Problem details.
Reproduce the records below with every "total number" changed to "number" and nothing else altered, leaving out the pictures.

Records shown.
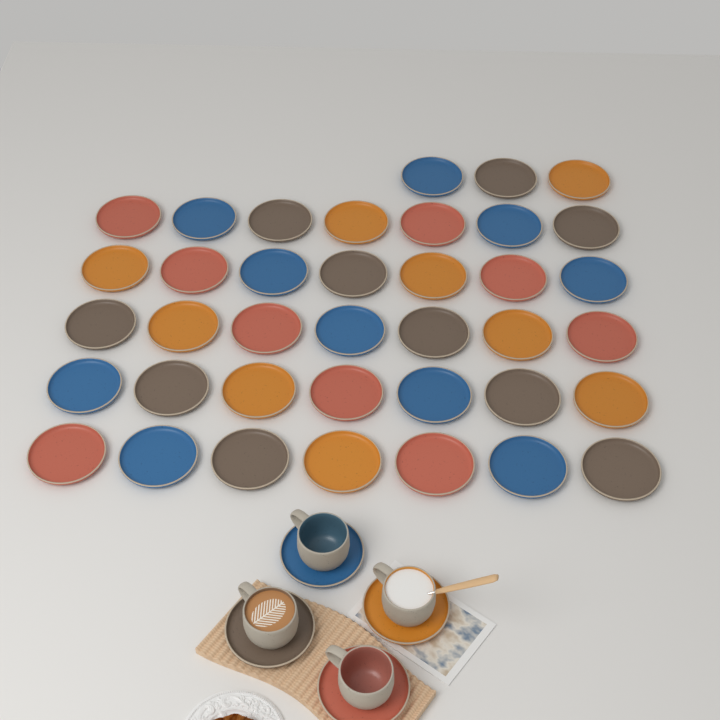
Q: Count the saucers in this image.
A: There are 42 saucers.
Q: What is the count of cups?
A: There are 4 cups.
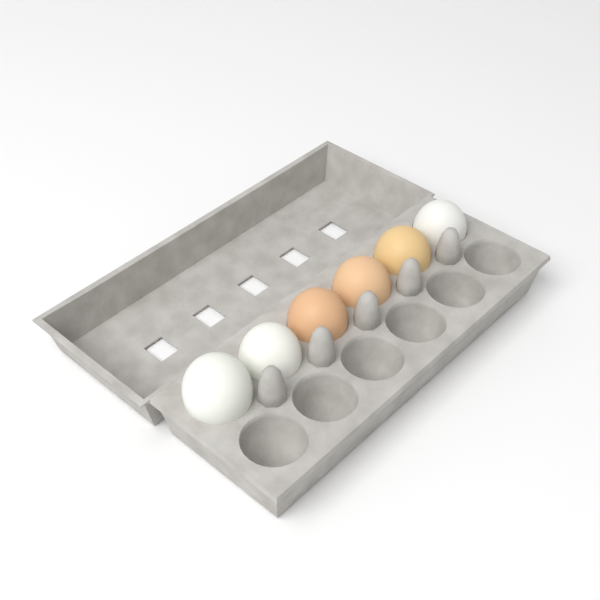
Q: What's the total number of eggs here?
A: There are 6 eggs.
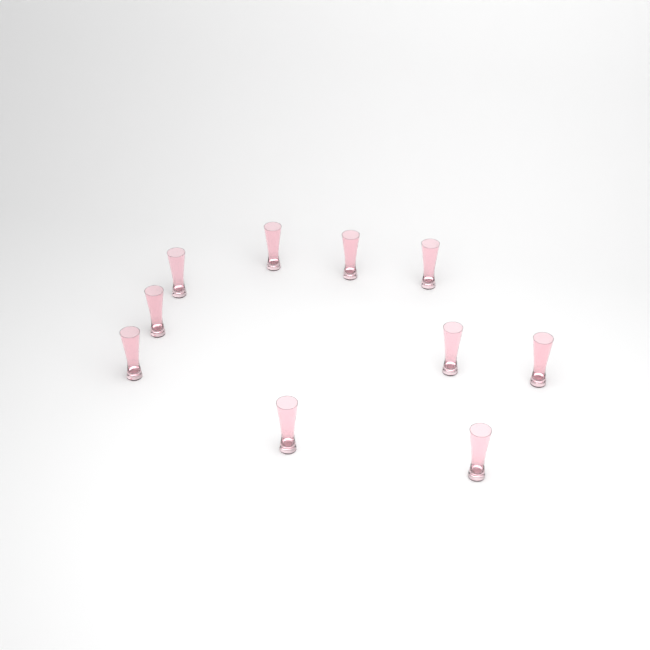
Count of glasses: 10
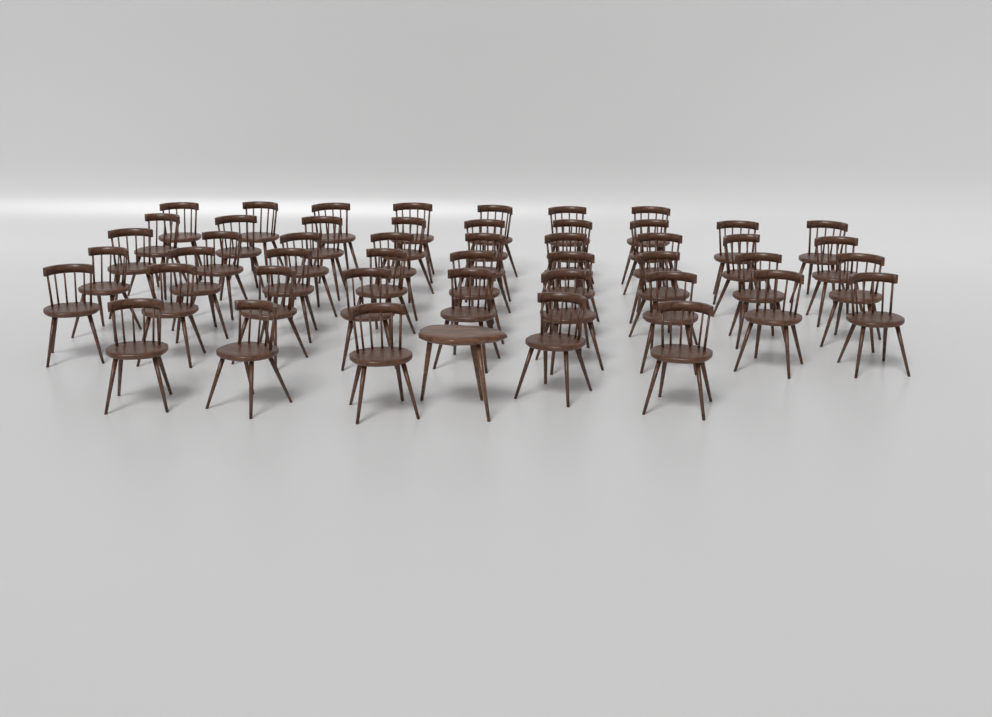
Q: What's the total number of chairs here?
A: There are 48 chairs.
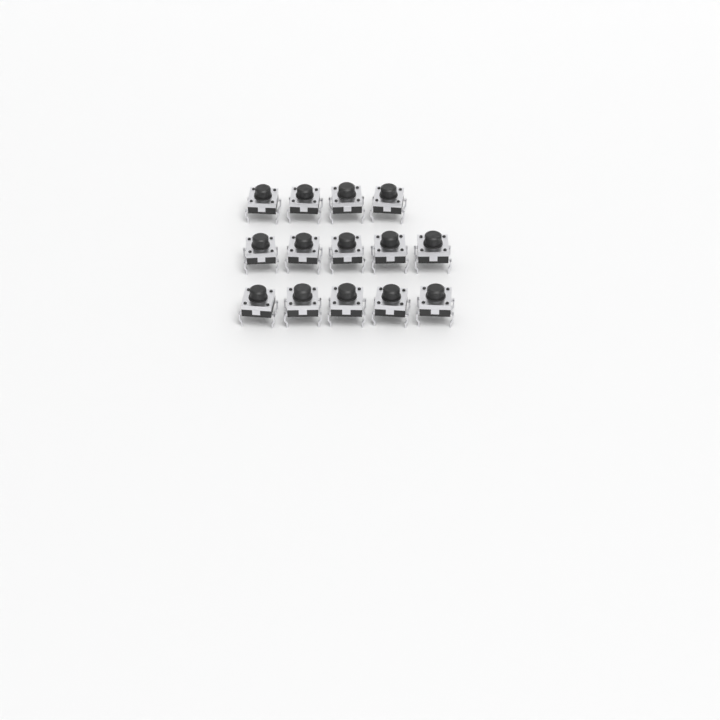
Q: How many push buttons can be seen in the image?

Result for this task.
Q: Count the saucers in this image.
A: There are 42 saucers.
Q: What is the count of cups?
A: There are 4 cups.
Q: What's the number of eggs here?
A: There are 6 eggs.
Count of glasses: 10
Q: What's the number of chairs here?
A: There are 48 chairs.
Q: How many push buttons can be seen in the image?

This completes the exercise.